J'ai bu la tasse en plongeant — c'était humiliant.

I swallowed water when I dove in — it was humiliating.

Il boit comme un trou depuis qu'il a perdu son boulot.

He's been drinking like a fish since he lost his job. (informal)

Comparison with English

Three friction points for English speakers:

  1. The three-way stem split has no English parallel. English "drink/drank/drunk" changes the vowel three times in a single direction (i → a → u). French splits boi- / buv- / boiv- across persons of the same tense, then adds yet another stem (boir-) for the futur. Don't try to map; memorize the four stems and where each lives.
  2. No "drink" without object meaning "drink alcohol" needs context. In English, "he's drinking" ambiguously suggests alcohol unless context says otherwise. In French, il boit without object similarly leans toward alcohol — but in many contexts il boit son café is the natural completion, so French speakers often add the object more readily.
  3. "To have a drink" is boire un coup / boire un verre. English "have a drink" doesn't translate as avoir une boisson — that sounds wrong. The standard idiom uses boire with a measure noun (un coup, un verre, un pot).

Common Mistakes

Mistake 1: Using buv- for the third-person plural.

❌ Ils buvent du vin.

Wrong — the third-person plural uses the *boiv-* stem: *ils boivent*.

✅ Ils boivent du vin.

They drink wine.

Mistake 2: Using boi- in the imparfait.

❌ Je boyais du café.

Wrong — the imparfait is built on the *buv-* stem: *je buvais*. The form *boyais* doesn't exist for this verb.

✅ Je buvais du café.

I used to drink coffee.

Mistake 3: Using a single subjunctive stem.

❌ Il faut que nous boivions plus d'eau.

Wrong — *nous* and *vous* keep the *buv-* stem in the subjunctive: *que nous buvions, que vous buviez*.

✅ Il faut que nous buvions plus d'eau.

We need to drink more water.

Mistake 4: Adding a circumflex to the past participle.

❌ J'ai bû trop de café.

Wrong — the past participle is bare *bu*. The circumflex appears only on *nous bûmes / vous bûtes* in the literary passé simple.

✅ J'ai bu trop de café.

I drank too much coffee.

Mistake 5: Translating "have a drink" as avoir une boisson.

❌ Tu veux avoir une boisson ?

Wrong — French uses *boire un coup / un verre / quelque chose*, not *avoir une boisson*.

✅ Tu veux boire quelque chose ?

Do you want something to drink?

Key takeaways

Boire has a three-way stem split in the present indicative: boi- (singular), buv- (1st and 2nd plural), boiv- (3rd plural).
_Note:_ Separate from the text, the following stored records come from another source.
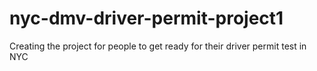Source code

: # nyc-dmv-driver-permit-project1
Creating the project for people to get ready for their driver permit test in NYC
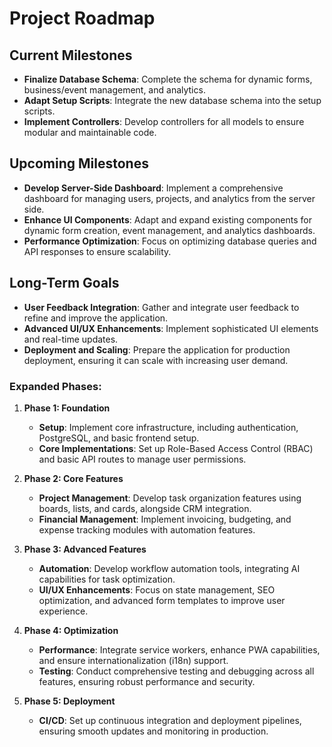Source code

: # Project Roadmap

## Current Milestones
- **Finalize Database Schema**: Complete the schema for dynamic forms, business/event management, and analytics.
- **Adapt Setup Scripts**: Integrate the new database schema into the setup scripts.
- **Implement Controllers**: Develop controllers for all models to ensure modular and maintainable code.

## Upcoming Milestones
- **Develop Server-Side Dashboard**: Implement a comprehensive dashboard for managing users, projects, and analytics from the server side.
- **Enhance UI Components**: Adapt and expand existing components for dynamic form creation, event management, and analytics dashboards.
- **Performance Optimization**: Focus on optimizing database queries and API responses to ensure scalability.

## Long-Term Goals
- **User Feedback Integration**: Gather and integrate user feedback to refine and improve the application.
- **Advanced UI/UX Enhancements**: Implement sophisticated UI elements and real-time updates.
- **Deployment and Scaling**: Prepare the application for production deployment, ensuring it can scale with increasing user demand.

### Expanded Phases:

1. **Phase 1: Foundation**
   - **Setup**: Implement core infrastructure, including authentication, PostgreSQL, and basic frontend setup.
   - **Core Implementations**: Set up Role-Based Access Control (RBAC) and basic API routes to manage user permissions.

2. **Phase 2: Core Features**
   - **Project Management**: Develop task organization features using boards, lists, and cards, alongside CRM integration.
   - **Financial Management**: Implement invoicing, budgeting, and expense tracking modules with automation features.

3. **Phase 3: Advanced Features**
   - **Automation**: Develop workflow automation tools, integrating AI capabilities for task optimization.
   - **UI/UX Enhancements**: Focus on state management, SEO optimization, and advanced form templates to improve user experience.

4. **Phase 4: Optimization**
   - **Performance**: Integrate service workers, enhance PWA capabilities, and ensure internationalization (i18n) support.
   - **Testing**: Conduct comprehensive testing and debugging across all features, ensuring robust performance and security.

5. **Phase 5: Deployment**
   - **CI/CD**: Set up continuous integration and deployment pipelines, ensuring smooth updates and monitoring in production.

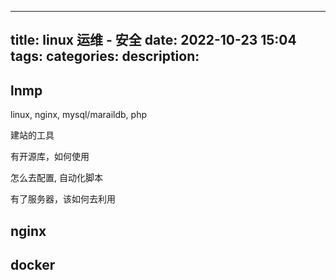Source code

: 
---
title: linux 运维 - 安全
date: 2022-10-23 15:04
tags: 
categories: 
description: 
---

## lnmp

linux, nginx, mysql/maraildb, php

建站的工具

有开源库，如何使用

怎么去配置, 自动化脚本

有了服务器，该如何去利用

## nginx

## docker





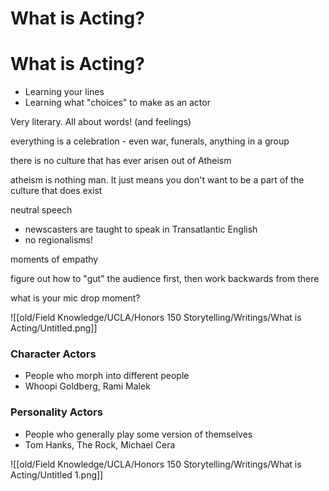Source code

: # What is Acting?

# What is Acting?

- Learning your lines
- Learning what "choices" to make as an actor

Very literary. All about words! (and feelings)

everything is a celebration - even war, funerals, anything in a group

there is no culture that has ever arisen out of Atheism

atheism is nothing man. It just means you don't want to be a part of the culture that does exist

neutral speech

- newscasters are taught to speak in Transatlantic English
- no regionalisms!

moments of empathy

figure out how to "gut" the audience first, then work backwards from there

what is your mic drop moment?

![[old/Field Knowledge/UCLA/Honors 150 Storytelling/Writings/What is Acting/Untitled.png]]

### Character Actors

- People who morph into different people
- Whoopi Goldberg, Rami Malek

### Personality Actors

- People who generally play some version of themselves
- Tom Hanks, The Rock, Michael Cera

![[old/Field Knowledge/UCLA/Honors 150 Storytelling/Writings/What is Acting/Untitled 1.png]]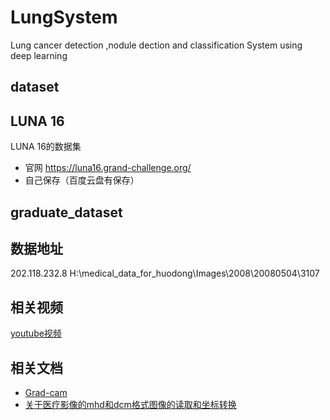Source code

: # LungSystem
Lung cancer detection ,nodule dection and classification System using deep learning

## dataset

## LUNA 16
LUNA 16的数据集
- 官网 https://luna16.grand-challenge.org/
- 自己保存（百度云盘有保存）

## graduate_dataset

## 数据地址
202.118.232.8
H:\medical_data_for_huodong\Images\2008\20080504\3107

## 相关视频
[youtube视频](https://www.youtube.com/watch?v=Dhf6NOVQCjk)

## 相关文档
- [Grad-cam](https://arxiv.org/abs/1610.02391)
- [关于医疗影像的mhd和dcm格式图像的读取和坐标转换](https://blog.csdn.net/zyc2017/article/details/84030903)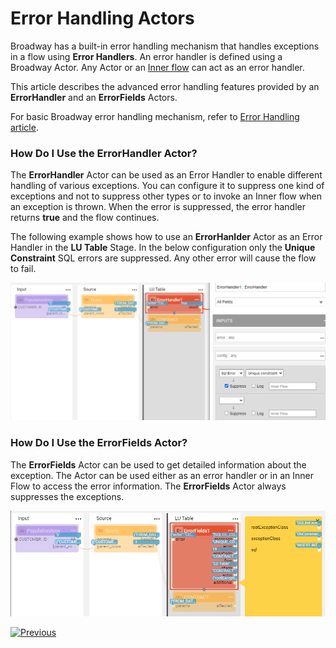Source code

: # Error Handling Actors

Broadway has a built-in error handling mechanism that handles exceptions in a flow using **Error Handlers**. An error handler is defined using a Broadway Actor. Any Actor or an [Inner flow](/articles/19_Broadway/22_broadway_flow_inner_flows.md) can act as an error handler. 

This article describes the advanced error handling features provided by an **ErrorHandler** and an **ErrorFields** Actors.

For basic Broadway error handling mechanism, refer to [Error Handling article](/articles/19_Broadway/24_error_handling.md).

### How Do I Use the ErrorHandler Actor?

The **ErrorHandler** Actor can be used as an Error Handler to enable different handling of various exceptions. You can configure it to suppress one kind of exceptions and not to suppress other types or to invoke an Inner flow when an exception is thrown. When the error is suppressed, the error handler returns **true** and the flow continues. 

The following example shows how to use an **ErrorHanlder** Actor as an Error Handler in the **LU Table** Stage. In the below configuration only the **Unique Constraint** SQL errors are suppressed. Any other error will cause the flow to fail. 

![image](../images/99_actors_06_1.PNG)

### How Do I Use the ErrorFields Actor?

The **ErrorFields** Actor can be used to get detailed information about the exception. The Actor can be used either as an error handler or in an Inner Flow to access the error information. The **ErrorFields** Actor always suppresses the exceptions. 

![image](../images/99_actors_06_2.PNG)





[![Previous](/articles/images/Previous.png)](05_db_actors.md)
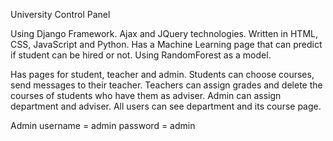 University Control Panel

Using Django Framework. Ajax and JQuery technologies.
Written in HTML, CSS, JavaScript and Python.
Has a Machine Learning page that can predict if student can be hired or not.
Using RandomForest as a model.

Has pages for student, teacher and admin.
Students can choose courses, send messages to their teacher.
Teachers can assign grades and delete the courses of students who have them as adviser.
Admin can assign department and adviser.
All users can see department and its course page.

Admin
username = admin
password = admin
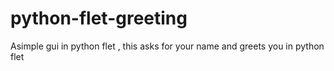 # python-flet-greeting
Asimple gui in python flet , this asks for your name and greets you in python flet
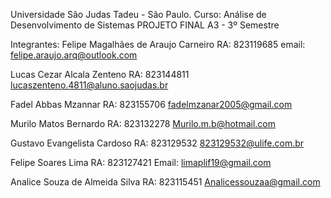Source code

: Universidade São Judas Tadeu - São Paulo.
Curso: Análise de Desenvolvimento de Sistemas
PROJETO FINAL A3 - 3º Semestre

Integrantes: 
Felipe Magalhães de Araujo Carneiro
RA: 823119685
email: felipe.araujo.arq@outlook.com

Lucas Cezar Alcala Zenteno
RA: 823144811
lucaszenteno.4811@aluno.saojudas.br

Fadel Abbas Mzannar 
RA: 823155706
fadelmzanar2005@gmail.com

Murilo Matos Bernardo
RA: 823132278
Murilo.m.b@hotmail.com

Gustavo Evangelista Cardoso 
RA: 823129532
823129532@ulife.com.br

Felipe Soares Lima
RA: 823127421
Email: limaplif19@gmail.com

Analice Souza de Almeida Silva
RA: 823115451
Analicessouzaa@gmail.com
The split returns in the subjunctive: boive / boive / boive / buvions / buviez / boivent. The imparfait, the futur, and the past participle each pick a single stem: imparfait buv-, futur boir-, past participle bu.

The literary passé simple (je bus, nous bûmes) follows the u-pattern, with the circumflex on nous / vous. The past participle bu is bare — no circumflex.
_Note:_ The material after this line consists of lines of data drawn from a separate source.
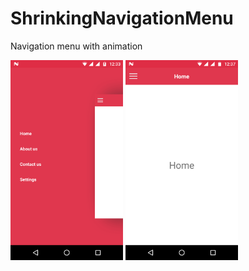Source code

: # ShrinkingNavigationMenu
Navigation menu with animation 



<img src ="Screenshot1.png" width="180" height="320">

<img src ="Screenshot2.png" width="180" height="320">
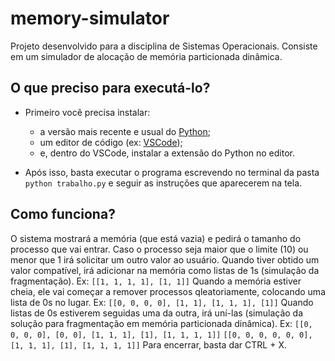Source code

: # memory-simulator
Projeto desenvolvido para a disciplina de Sistemas Operacionais. 
Consiste em um simulador de alocação de memória particionada dinâmica.

## O que preciso para executá-lo?

  * Primeiro você precisa instalar:
    * a versão mais recente e usual do [Python](https://www.python.org/downloads/);
    * um editor de código (ex: [VSCode](https://code.visualstudio.com/));
    * e, dentro do VSCode, instalar a extensão do Python no editor.
  
  * Após isso, basta executar o programa escrevendo no terminal da pasta `python trabalho.py` e seguir as instruções que aparecerem na tela.

## Como funciona?

  O sistema mostrará a memória (que está vazia) e pedirá o tamanho do processo que vai entrar.
  Caso o processo seja maior que o limite (10) ou menor que 1 irá solicitar um outro valor ao usuário.
  Quando tiver obtido um valor compatível, irá adicionar na memória como listas de 1s (simulação da fragmentação). Ex:
    `[[1, 1, 1, 1], [1, 1]]`
  Quando a memória estiver cheia, ele vai começar a remover processos qleatoriamente, colocando uma lista de 0s no lugar. Ex:
    `[[0, 0, 0, 0], [1, 1], [1, 1, 1], [1]]`
  Quando listas de 0s estiverem seguidas uma da outra, irá uní-las (simulação da solução para fragmentação em memória particionada dinâmica). Ex:
    `[[0, 0, 0, 0], [0, 0], [1, 1, 1], [1], [1, 1, 1, 1]]`
    `[[0, 0, 0, 0, 0, 0], [1, 1, 1], [1], [1, 1, 1, 1]]`
  Para encerrar, basta dar CTRL + X.
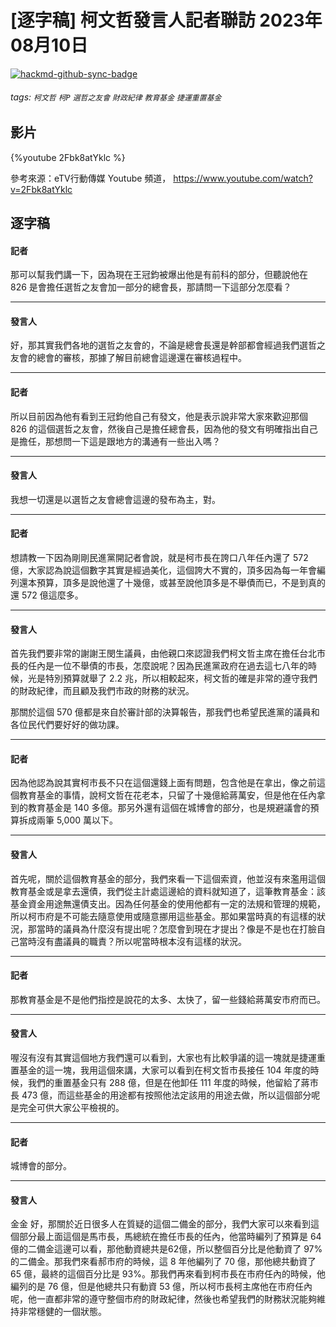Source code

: # [逐字稿] 柯文哲發言人記者聯訪 2023年08月10日

[![hackmd-github-sync-badge](https://hackmd.io/Qmp2VaVTRcqszzHGL2aM2A/badge)](https://hackmd.io/Qmp2VaVTRcqszzHGL2aM2A)


###### tags: `柯文哲` `柯P` `選哲之友會` `財政紀律` `教育基金` `捷運重置基金`

## 影片

{%youtube 2Fbk8atYklc %}

參考來源：eTV行動傳媒 Youtube 頻道， https://www.youtube.com/watch?v=2Fbk8atYklc


## 逐字稿

#### 記者

那可以幫我們講一下，因為現在王冠鈞被爆出他是有前科的部分，但聽說他在 826 是會擔任選哲之友會加一部分的總會長，那請問一下這部分怎麼看？

---

#### 發言人

好，那其實我們各地的選哲之友會的，不論是總會長還是幹部都會經過我們選哲之友會的總會的審核，那據了解目前總會這邊還在審核過程中。

---

#### 記者

所以目前因為他有看到王冠鈞他自己有發文，他是表示說非常大家來歡迎那個 826 的這個選哲之友會，然後自己是擔任總會長，因為他的發文有明確指出自己是擔任，那想問一下這是跟地方的溝通有一些出入嗎？

---

#### 發言人

我想一切還是以選哲之友會總會這邊的發布為主，對。

---

#### 記者

想請教一下因為剛剛民進黨開記者會說，就是柯市長在誇口八年任內還了 572 億，大家認為說這個數字其實是經過美化，這個誇大不實的，頂多因為每一年會編列還本預算，頂多是說他還了十幾億，或甚至說他頂多是不舉債而已，不是到真的還 572 億這麼多。

---

#### 發言人

首先我們要非常的謝謝王閔生議員，由他親口來認證我們柯文哲主席在擔任台北市長的任內是一位不舉債的市長，怎麼說呢？因為民進黨政府在過去這七八年的時候，光是特別預算就舉了 2.2 兆，所以相較起來，柯文哲的確是非常的遵守我們的財政紀律，而且顧及我們市政的財務的狀況。

那關於這個 570 億都是來自於審計部的決算報告，那我們也希望民進黨的議員和各位民代們要好好的做功課。

---

#### 記者

因為他認為說其實柯市長不只在這個還錢上面有問題，包含他是在拿出，像之前這個教育基金的事情，說柯文哲在花老本，只留了十幾億給蔣萬安，但是他在任內拿到的教育基金是 140 多億。那另外還有這個在城博會的部分，也是規避議會的預算拆成兩筆 5,000 萬以下。

---

#### 發言人

首先呢，關於這個教育基金的部分，我們來看一下這個索資，他並沒有來濫用這個教育基金或是拿去還債，我們從主計處這邊給的資料就知道了，這筆教育基金：該基金資金用途無還債支出。因為任何基金的使用他都有一定的法規和管理的規範，所以柯市府是不可能去隨意使用或隨意挪用這些基金。那如果當時真的有這樣的狀況，那當時的議員為什麼沒有提出呢？怎麼會到現在才提出？像是不是也在打臉自己當時沒有盡議員的職責？所以呢當時根本沒有這樣的狀況。

---

#### 記者

那教育基金是不是他們指控是說花的太多、太快了，留一些錢給蔣萬安市府而已。

---

#### 發言人

喔沒有沒有其實這個地方我們還可以看到，大家也有比較爭議的這一塊就是捷運重置基金的這一塊，我用這個來講，大家可以看到在柯文哲市長接任 104 年度的時候，我們的重置基金只有 288 億，但是在他卸任 111 年度的時候，他留給了蔣市長 473 億，而這些基金的用途都有按照他法定該用的用途去做，所以這個部分呢是完全可供大家公平檢視的。

---

#### 記者

城博會的部分。

---

#### 發言人
金金
好，那關於近日很多人在質疑的這個二備金的部分，我們大家可以來看到這個部分最上面這個是馬市長，馬總統在擔任市長的任內，他當時編列了預算是 64 億的二備金這邊可以看，那他動資總共是62億，所以整個百分比是他動資了 97% 的二備金。那我們來看郝市府的時候，這 8 年他編列了 70 億，那他總共動資了 65 億，最終的這個百分比是 93%。那我們再來看到柯市長在市府任內的時候，他編列的是 76 億，但是他總共只有動資 53 億，所以柯市長柯主席他在市府任內呢，他一直都非常的遵守整個市府的財政紀律，然後也希望我們的財務狀況能夠維持非常穩健的一個狀態。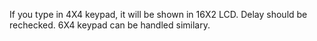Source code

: If you type in 4X4 keypad, it will be shown in 16X2 LCD.
Delay should be rechecked.
6X4 keypad can be handled similary.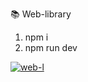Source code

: 📚 Web-library

1. npm i
2. npm run dev

<a href="https://ibb.co/3cK9NfX"><img src="https://i.ibb.co/fHJzp8R/web-l.png" alt="web-l" border="0"></a>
Auxiliary in compound tenses is avoir: j'ai bu, j'avais bu, j'aurai bu. With avoir, the past participle agrees only with a preceding direct object: la bouteille que j'ai bue, but j'ai bu la bouteille.

The verb covers literal drinking, drinking alcohol absolutely (il a arrêté de boire), and ceremonial toasting (boire à la santé de quelqu'un). The high-frequency idioms — boire un coup, boire un verre, boire les paroles de quelqu'un, boire la tasse — are essential for natural French.